At the moment of diagnosis of the first manifestation, the MEN1 mutation-negative patients were not suspected to have MEN1 by the treating physician. Therefore, routine follow-up and screening as part of the MEN1 protocol started only after diagnosis of the second main manifestation. Thus, age of the second manifestation might be overestimated in the mutation-negative patients. However, the outcomes were confirmed by the results of the additional analysis in which MEN1 mutation-negative patients were compared with newly diagnosed MEN1 mutation-positive patients (index patients) who often underwent mutation analyses because of the combination of two MEN1 manifestations and also started structured follow-up after the diagnosis of MEN1.

Clinical implications

According to our results, the age of MEN1 diagnosis and the age of the MEN1 manifestations are significantly higher in mutation-negative patients with two of the main MEN1-associated tumors. We have now demonstrated that these patients also have a more favorable clinical course, justifying the concept that these patients might not have a true MEN1 syndrome, but a MEN1-like syndrome or sporadic co-incidence of two (neuroendocrine) tumors. According to the favorable clinical course of these patients, it is questionable whether or not these patients should be intensively screened for future endocrine events according to the clinical guidelines for MEN1 patients.
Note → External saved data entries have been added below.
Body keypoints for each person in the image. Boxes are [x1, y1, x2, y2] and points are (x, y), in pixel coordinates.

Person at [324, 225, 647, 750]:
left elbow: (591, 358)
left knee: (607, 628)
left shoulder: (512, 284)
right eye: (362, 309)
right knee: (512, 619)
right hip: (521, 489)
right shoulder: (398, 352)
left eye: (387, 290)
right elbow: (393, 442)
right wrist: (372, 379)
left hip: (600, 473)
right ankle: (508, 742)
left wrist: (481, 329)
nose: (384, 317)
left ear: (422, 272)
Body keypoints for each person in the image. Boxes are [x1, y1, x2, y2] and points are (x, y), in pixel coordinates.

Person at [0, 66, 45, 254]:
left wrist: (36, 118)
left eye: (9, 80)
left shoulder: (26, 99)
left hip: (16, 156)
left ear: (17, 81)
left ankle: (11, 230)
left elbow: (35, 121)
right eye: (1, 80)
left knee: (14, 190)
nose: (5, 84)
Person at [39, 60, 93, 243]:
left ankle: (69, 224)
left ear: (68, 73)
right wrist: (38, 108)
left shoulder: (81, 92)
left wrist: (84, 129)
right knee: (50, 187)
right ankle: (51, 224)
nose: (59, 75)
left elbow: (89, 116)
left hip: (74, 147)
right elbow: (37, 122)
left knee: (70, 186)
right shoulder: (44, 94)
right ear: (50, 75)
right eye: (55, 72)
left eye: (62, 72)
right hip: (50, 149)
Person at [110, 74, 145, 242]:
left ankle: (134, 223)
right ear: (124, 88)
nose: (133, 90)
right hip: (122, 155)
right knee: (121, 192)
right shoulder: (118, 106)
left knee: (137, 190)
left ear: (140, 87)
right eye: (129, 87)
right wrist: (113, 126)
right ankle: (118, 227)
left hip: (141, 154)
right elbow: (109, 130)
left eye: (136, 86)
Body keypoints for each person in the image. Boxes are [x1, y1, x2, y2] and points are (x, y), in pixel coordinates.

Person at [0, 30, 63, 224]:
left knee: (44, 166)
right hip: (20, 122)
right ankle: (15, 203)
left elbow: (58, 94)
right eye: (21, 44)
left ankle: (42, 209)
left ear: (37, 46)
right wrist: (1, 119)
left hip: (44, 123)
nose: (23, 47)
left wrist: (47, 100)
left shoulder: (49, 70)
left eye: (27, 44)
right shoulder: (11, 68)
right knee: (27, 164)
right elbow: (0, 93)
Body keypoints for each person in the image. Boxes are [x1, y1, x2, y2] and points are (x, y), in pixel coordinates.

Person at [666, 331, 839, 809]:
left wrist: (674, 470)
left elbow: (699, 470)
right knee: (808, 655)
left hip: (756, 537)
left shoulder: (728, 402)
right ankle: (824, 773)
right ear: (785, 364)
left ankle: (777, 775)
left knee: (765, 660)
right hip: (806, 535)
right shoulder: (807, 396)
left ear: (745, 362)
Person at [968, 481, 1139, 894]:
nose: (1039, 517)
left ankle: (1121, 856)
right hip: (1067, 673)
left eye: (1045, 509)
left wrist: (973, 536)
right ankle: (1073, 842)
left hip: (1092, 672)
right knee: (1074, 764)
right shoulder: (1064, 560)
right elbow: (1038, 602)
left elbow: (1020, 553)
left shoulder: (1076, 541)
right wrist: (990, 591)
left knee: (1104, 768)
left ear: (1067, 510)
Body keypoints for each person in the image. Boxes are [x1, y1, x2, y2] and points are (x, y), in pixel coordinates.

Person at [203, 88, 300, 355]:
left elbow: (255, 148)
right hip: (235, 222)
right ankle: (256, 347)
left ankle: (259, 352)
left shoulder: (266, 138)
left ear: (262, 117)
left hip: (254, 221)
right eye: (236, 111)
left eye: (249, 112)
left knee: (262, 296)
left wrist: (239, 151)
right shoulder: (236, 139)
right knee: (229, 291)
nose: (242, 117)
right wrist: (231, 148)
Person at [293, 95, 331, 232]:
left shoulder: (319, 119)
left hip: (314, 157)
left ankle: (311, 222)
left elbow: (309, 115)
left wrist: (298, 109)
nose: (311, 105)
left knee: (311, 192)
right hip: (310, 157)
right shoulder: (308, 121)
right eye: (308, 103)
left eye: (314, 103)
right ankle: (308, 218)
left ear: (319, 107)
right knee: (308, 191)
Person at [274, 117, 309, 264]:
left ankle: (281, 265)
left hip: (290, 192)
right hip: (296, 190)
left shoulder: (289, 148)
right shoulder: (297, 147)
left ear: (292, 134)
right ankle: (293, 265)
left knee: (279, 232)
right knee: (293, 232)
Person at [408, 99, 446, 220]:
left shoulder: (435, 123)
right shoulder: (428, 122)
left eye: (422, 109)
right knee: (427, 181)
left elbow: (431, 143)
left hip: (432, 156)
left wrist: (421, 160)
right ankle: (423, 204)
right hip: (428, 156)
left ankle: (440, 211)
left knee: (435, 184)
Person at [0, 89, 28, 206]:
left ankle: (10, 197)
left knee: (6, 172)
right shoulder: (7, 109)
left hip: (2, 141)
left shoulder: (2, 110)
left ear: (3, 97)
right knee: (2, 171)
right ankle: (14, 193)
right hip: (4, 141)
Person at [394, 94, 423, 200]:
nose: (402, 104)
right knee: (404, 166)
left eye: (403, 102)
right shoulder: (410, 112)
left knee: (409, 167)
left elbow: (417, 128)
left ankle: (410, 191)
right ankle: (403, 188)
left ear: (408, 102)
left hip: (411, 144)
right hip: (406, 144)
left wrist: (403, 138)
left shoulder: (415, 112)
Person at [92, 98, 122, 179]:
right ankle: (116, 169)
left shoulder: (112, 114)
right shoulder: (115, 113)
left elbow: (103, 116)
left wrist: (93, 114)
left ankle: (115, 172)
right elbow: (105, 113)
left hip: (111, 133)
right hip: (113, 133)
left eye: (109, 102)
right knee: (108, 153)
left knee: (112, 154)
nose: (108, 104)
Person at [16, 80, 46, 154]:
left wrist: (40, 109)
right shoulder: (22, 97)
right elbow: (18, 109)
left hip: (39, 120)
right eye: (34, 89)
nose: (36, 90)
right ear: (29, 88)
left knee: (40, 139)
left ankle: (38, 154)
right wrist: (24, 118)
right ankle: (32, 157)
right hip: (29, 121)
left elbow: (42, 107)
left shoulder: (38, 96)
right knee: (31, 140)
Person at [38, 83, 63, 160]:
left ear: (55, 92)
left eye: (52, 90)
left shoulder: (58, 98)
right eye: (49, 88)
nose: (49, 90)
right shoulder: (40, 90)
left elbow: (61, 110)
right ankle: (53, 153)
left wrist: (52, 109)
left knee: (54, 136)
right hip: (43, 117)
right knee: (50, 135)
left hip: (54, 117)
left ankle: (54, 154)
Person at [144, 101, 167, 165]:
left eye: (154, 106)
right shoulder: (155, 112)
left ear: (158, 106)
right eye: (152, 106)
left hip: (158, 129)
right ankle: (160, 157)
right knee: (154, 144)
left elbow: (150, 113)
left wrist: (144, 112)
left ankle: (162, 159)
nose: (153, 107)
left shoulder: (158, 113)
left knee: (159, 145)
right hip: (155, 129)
Caution is warranted when encountering a mutation-negative patient who has a positive family history for MEN1 or with three MEN1-related manifestations. In our cohort, all mutation-negative patients were index cases with two main MEN1-related manifestations and a negative family history; however, previous papers have reported negative mutational testing in patients with familial occurring MEN1 [6, 26, 28]. We do expect that cases with a negative mutational testing in combination with a positive family history will become highly uncommon in the present era of highly sensitive tests such as MLPA and next generation sequencing [34, 35].

Conclusions

In conclusion, MEN1 is a syndrome with high life-time occurrence of pHPT, dpNET, and PIT and a considerable risk of premature death with an estimated median survival of 73 years. MEN1 mutation-positive and mutation-negative patients have a different clinical course, with mutation-negative patients developing MEN1 manifestations at a higher age and having a median survival comparable to the general population, which is 10 years longer than MEN1 mutation-positive patients. Mutations in the CDKN1B gene can be considered a rarity and do not fully explain the occurrence of MEN1 phenocopies. The apparent differences in clinical course suggests that mutation-negative patients with two out of the three main MEN1 manifestations do not have true MEN1, but another MEN1-like syndrome or sporadic co- incidence of two NETs.